Seguono subito dopo le operazioni di stivaggio e di pulizia, e di lì ha inizio

il rapido declino che porterà alla catastrofe finale. Da questo momento in poi,

vedremo i personaggi e i gruppi di cui siamo venuti a conoscenza rivelare, strato

dopo strato, quanto di più profondo si cela nella loro interiorità.

Il primo è Achab.

Ormai dedica tutto il tempo a prepararsi; comunque, se è vero che l’ascesa del

totalitarismo segue una sua logica, altrettanto implacabile è la logica del suo crollo.

Achab è fin dall’inizio un maestro nella scienza della ‘caccia’ alla balena, e tale resta

fino alla fine; tuttavia restringe il concetto stesso di scienza fino a farlo coincidere

semplicemente con ciò che serve al suo scopo. Ogni altra forma di scienza, Achab

la distruggerà.

Un giorno dopo aver calcolato come al solito le coordinate osservando il sole e il

quadrante, prende lo strumento in mano e, in preda a una rabbia improvvisa, lo

scaglia a terra e lo calpesta, gridando:’ Scienza! Maledetto, o giocattolo vano!’.

La spiegazione di questo gesto indica che questa è una delle analisi più profonde

che Melville abbia mai fatto circa la natura del totalitarismo.

Il quadrante, dice Achab, è in grado di dire dov’è il sole. Ma non è in grado di dire

all’uomo quello che vuole sapere, e cioè dove si troverà domani. Lo strumento invita

ad alzare gli occhi verso il sole enorme e maestoso. Ma per l’uomo tale gesto è rovinoso,

poiché gli è dato soltanto di vivere tenendo gli occhi al livello dell’orizzonte terreno.

‘Così ti calpesto, vile oggetto, che nella tua debolezza miri all’alto: così t’infrango e ti

distruggo!’.

Qui si spiega come il totalitarismo imponga alle masse dei suoi seguaci una spietata

limitazione delle ispirazioni sociali. Occorre assicurarsi che costoro mantengano lo

sguardo fisso alla linea dell’orizzonte fino al raggiungimento dello scopo.
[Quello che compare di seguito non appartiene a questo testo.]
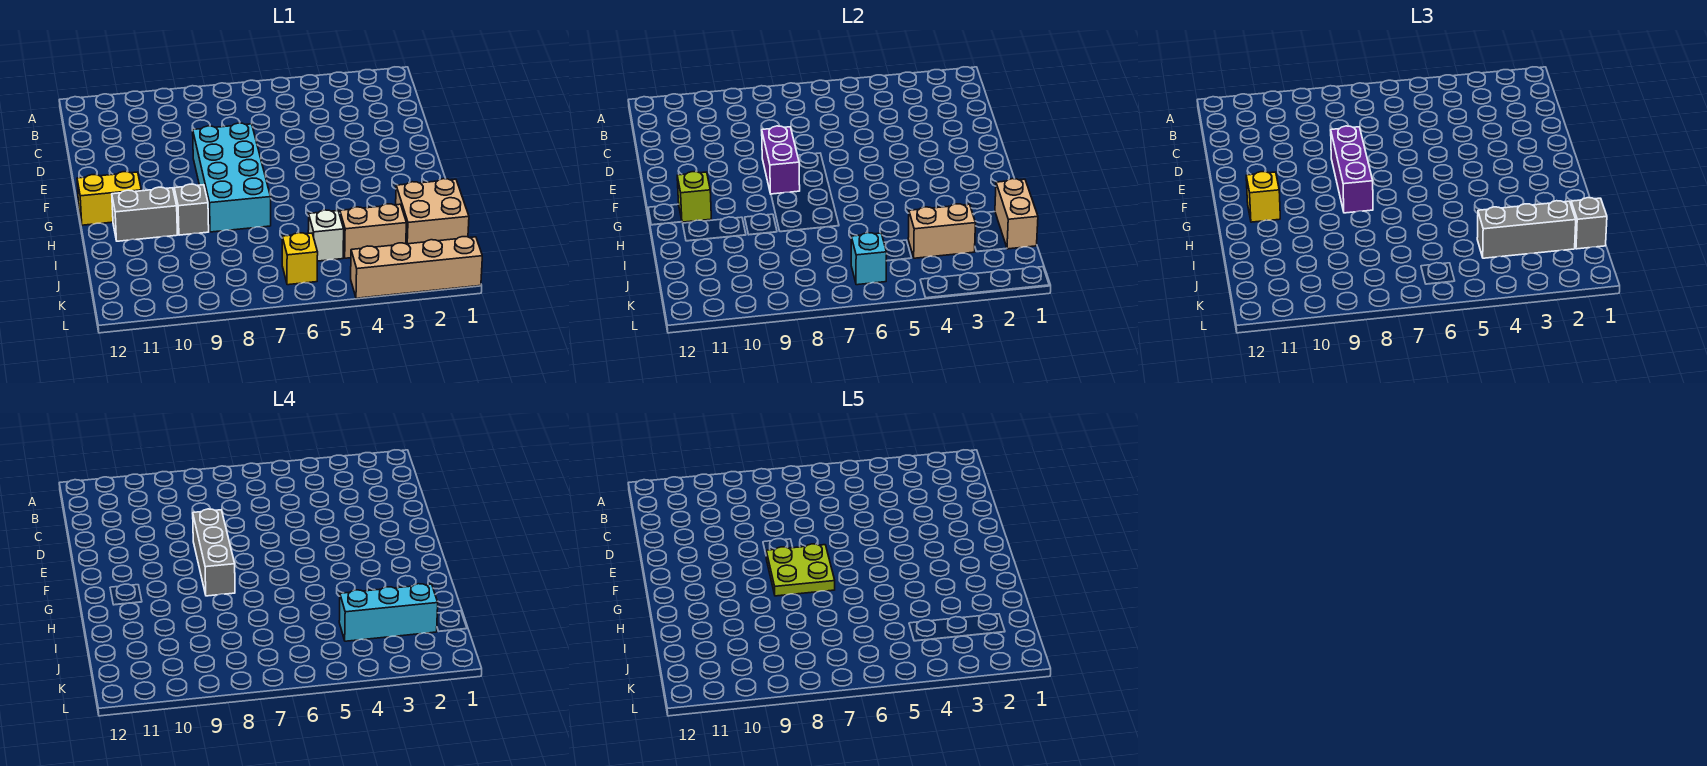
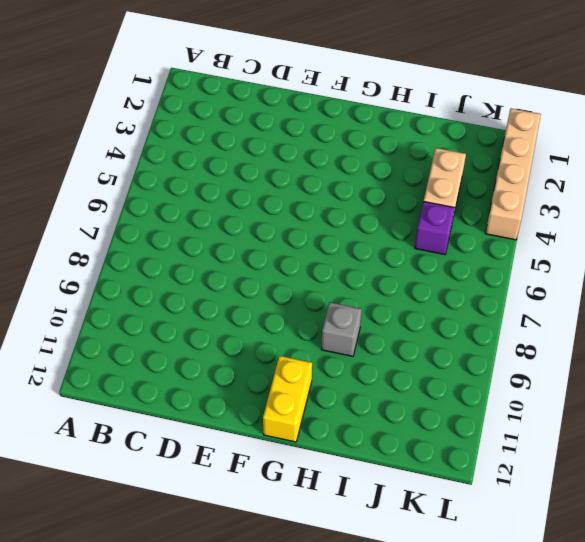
purple brick J5 level 1 -> white brick J5 level 1
none -> cyan brick E7:H8 level 1
none -> grey brick H10:H11 level 1
none -> tan brick I1:J2 level 1

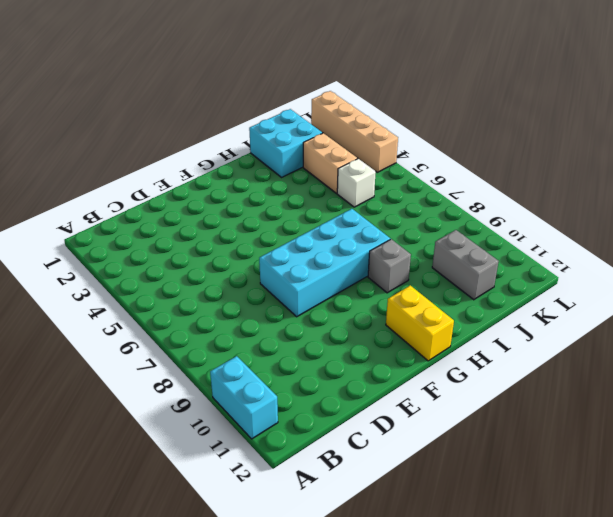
cyan brick A10:A11 level 1 -> none
cyan brick I1:J2 level 1 -> tan brick I1:J2 level 1
grey brick J10:J11 level 1 -> grey brick H10:H11 level 1
none -> yellow brick K6 level 1
none -> purple brick E8:F8 level 2
none -> lime brick G11 level 2

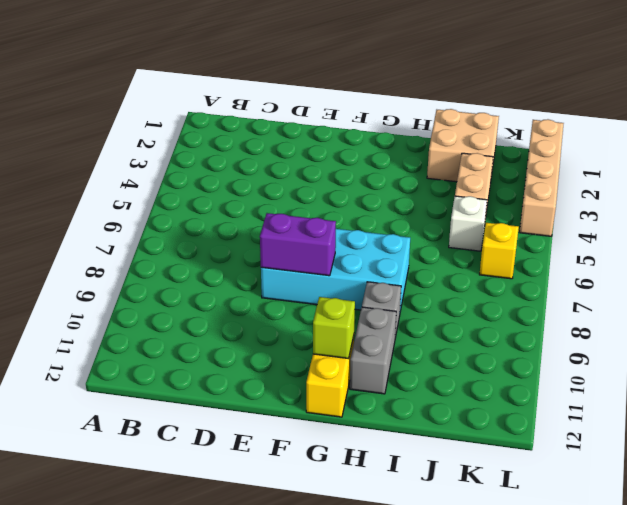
none -> tan brick I1:J1 level 2
none -> tan brick J3:J4 level 2
none -> cyan brick K6 level 2

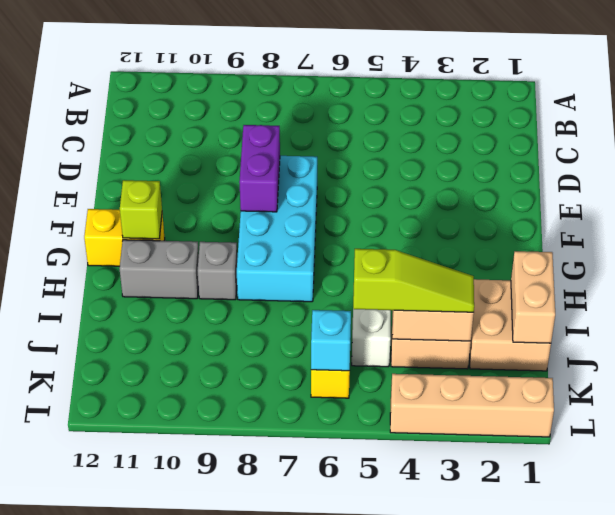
lime slope J3:J5 level 3 top 5 -> grey brick J2:J4 level 3
none -> purple brick E8:G8 level 3
none -> yellow brick G11 level 3
none -> grey brick J1 level 3

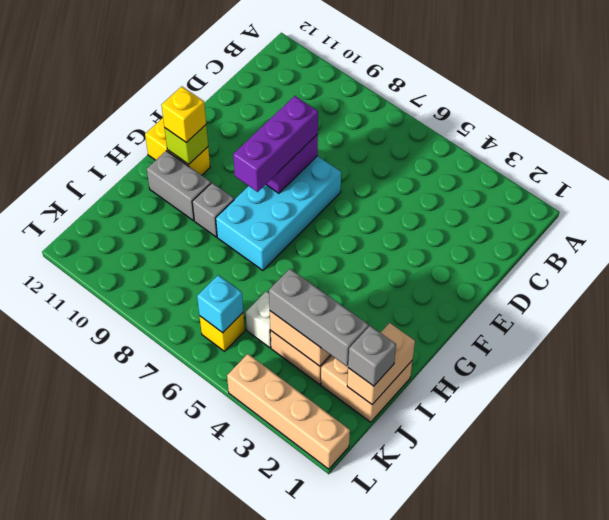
none -> grey brick E8:G8 level 4
none -> cyan brick J2:J4 level 4
none -> lime plate F7:G8 level 5

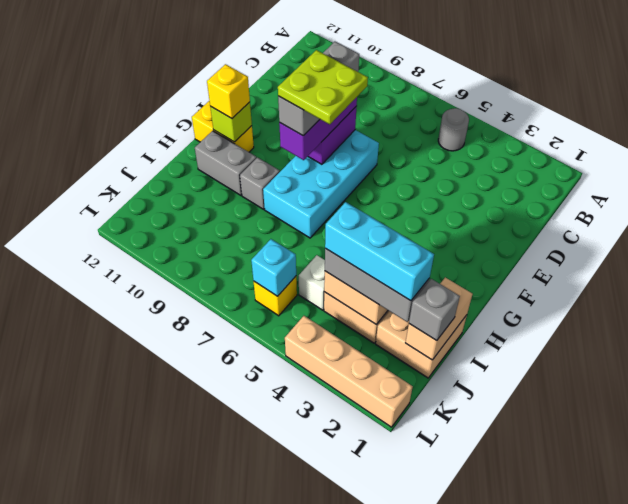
grey round brick B5 level 1 -> none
La sera stessa

si scatena la tempesta, gli alberi della nave si incendiano e Achab sfida il fuoco

dell’industria: così, da un giorno all’altro, l’Industria e la Scienza, divinità gemelle

del diaciannovesimo secolo, vengono detronizzate.

Per portare avanti la sua impresa, Achab sente il forte bisogno di farla finita una volta

per tutte con gli uomini che pensano. Allo stesso modo, all’inizio della seconda Guerra

Mondiale, Hitler prese il controllo della situazione bellica per conto della Germania,

ignorando sistematicamente le opinioni di diplomatici e dello Stato Maggiore Generale

tedesco, e commettendo così un errore dopo l’altro.

Definiva questo soggettivismo estremo il suo ‘intuito’.

A questo punto scatta nel lettore, se non è già scattata, una domanda: perché gli uomini

non si ribellarono? E’ una questione che Melville, che ne è al corrente fin dall’inizio,

affronta come al solito in modo sistematico. Achab, lo ricordiamo, sa che i suoi uomini

hanno per legge il diritto di ribellarsi. Melville riconosce le responsabilità principali ai

tre ufficiali.

Achab, come tutti i dittatori, conosce alla perfezione i suoi ufficiali. Verso la fine del 

viaggio sa di non potersi fidare di nessuno. Si fa issare sull’albero maestro perché teme

che i suoi marinai, se avvistassero Moby Dick, non lo avvertirebbero. Ha bisogno, 

però, che la corda che lo tiene ancorato alla pertica sia salda nelle mani di qualcuno di

cui si può fidare. Basta che un marinaio se la lasci scivolare di mano e per Achab vorrebbe

dire schiantarsi al suolo, ponendo fine al folle viaggio che ormai tutti temono.